Regular recurring expenses (in our case: my student loan payment, our phone plan, and some insurance for automobile non-owners, so we are covered if we rent) are taken care of first, and are automatically withdrawn each month. After those, the big three items that need to be accounted four out of our net income are lodging; transportation (between locations); and an emergency fund. Once those are subtracted, how the rest of your net income is divided is up to you. We came up with a limit for how much we’re willing to spend each month on lodging, future transportation, and for our emergency fund, and then divided the rest of our net income into four sections that work no matter where we are: 1) food (i.e. local grocery shopping); 2) local transportation; 3) dining out; and 4) miscellaneous expenses.
Because everyone’s income sources and amounts, along with their needs and wants, will be different, no two budgets are ever going to look the same. Our budget works for us, but it’s just one way of doing things. In many ways though our travel budget is similar to our non-travel budget, but with some slight differences.
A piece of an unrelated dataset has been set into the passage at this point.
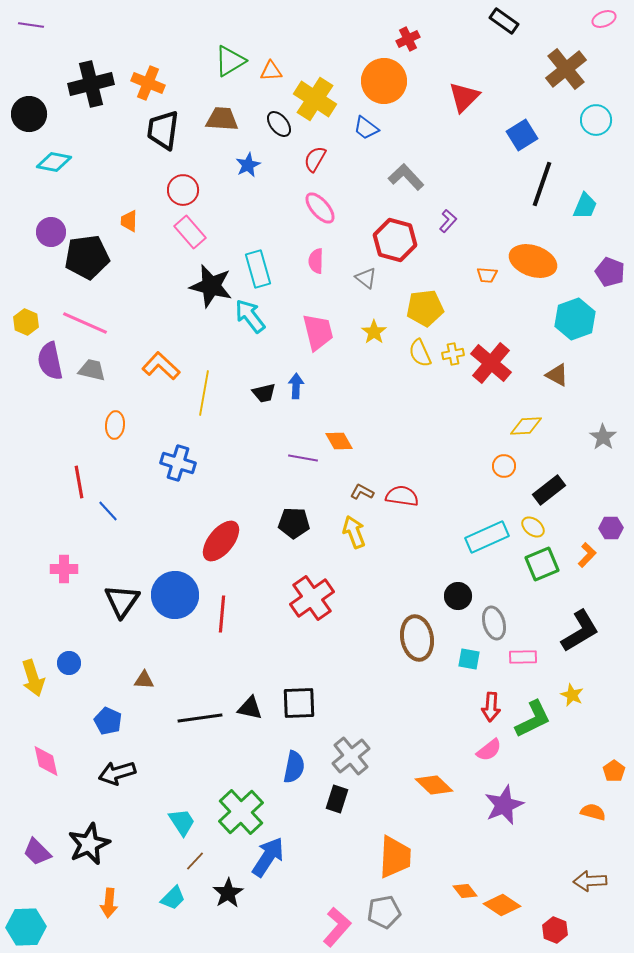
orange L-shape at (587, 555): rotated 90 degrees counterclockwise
Because we stay in Airbnbs, and will be staying for at least two months in each place we visit, the first thing we have to decide is the maximum amount we are willing to spend each month on lodging. For us, this is 50% of our net income. Do we actually spend that much each month? NO WAY!! We made this amount quite large because the first month’s payment for any Airbnb rental always includes a service fee (which has increased) and a cleaning fee. These two extras can make the initial reservation payment unexpectedly large. Later payments are typically much, much less than the initial payment, but we put the difference between that 50% we’ve budgeted and what we actually pay each month into a separate lodgings savings account. These savings are then available for making future Airbnb reservation payments (if staying more than a month in a rental, Airbnb divides the total amount owed into monthly payments minus the fees). As I’ve noted before, Brett and I try to reserve a rental around six months ahead if possible because there are usually more available rentals in our price range to choose from, but others wait to reserve six week in advance or less. Basically, we are swapping out our current rental payment for lodging during our travels, and by saving and paying upfront for the first month of our first three rentals we have given ourselves some wiggle room to settle into the new payment schedule. By the way, one of the benefits of staying for longer than a month is many Airbnb hosts offer significant discounts for long-term stays, sometimes in the thousands of dollars (weekly discounts are also often given). There are also no utility payments or Internet fees with an Airbnb rental.
The second budget item set up is an amount to go into another separate savings account each month to cover transportation costs from location to location. This money is only used when buying airline or train tickets to a new location – sometimes that’s a lot, other times thankfully not so much. Once again, using some of our pre-departure savings to purchase tickets will allow us to ease into paying for other transportation later.
We also put a set amount into an emergency fund each month. Part of what we have been saving pre-departure has been used to create this fund but we will continue to add to it every month.
The rest of our net monthly income covers the costs of daily living no matter where we are in the world. After some trial and error on our last adventure, we figured out that an envelope system works best for us. That is, at the beginning of each month we withdraw our total monthly allotment in cash, and then divide that into four envelopes: 1) food (local grocery shopping); 2) local transportation; 3) dining out; and 4) miscellaneous (admission tickets, clothing if necessary, souvenirs, and other miscellaneous shopping). If there is money left over in any of the envelopes at the end of each month, we withdraw less the following month to bring things up to the same starting point. We found that the envelope system made a huge difference in our spending versus using debit and credit cards; that is, we spent less. We always had money left over at the end of each month in each envelope versus being over or right at our budget limit.
I cannot stress the importance of tracking every expense every day when you’re traveling. We get a receipt for absolutely everything we purchase, and Brett meticulously tracks our spending in a journal (along with notes about what we did that day, how far we walked, how many steps, etc.). At the beginning of each month he divides our income after lodging and transportation are removed by the number of days in the month to give us a daily spending average to maintain, and then figures out each day whether we’re below or above it (a weekly grocery shop usually puts us over our spending average for a few days, for example, but it drops again in a couple of days). Between what’s in the envelopes and our daily average, we know every day how we’re doing for the month or whether we need to slow down our spending for a while.
Budgeting for full time travel is about figuring out how to get the biggest bang for your bucks. You may choose to spend your income on better lodging or great experiences or first class transportation, and there’s nothing wrong with that. In the end though it’s about living well, albeit carefully and realistically, on what you earn, with what you have, and in a way that suits you and allows you to make the most of what you have wherever you go.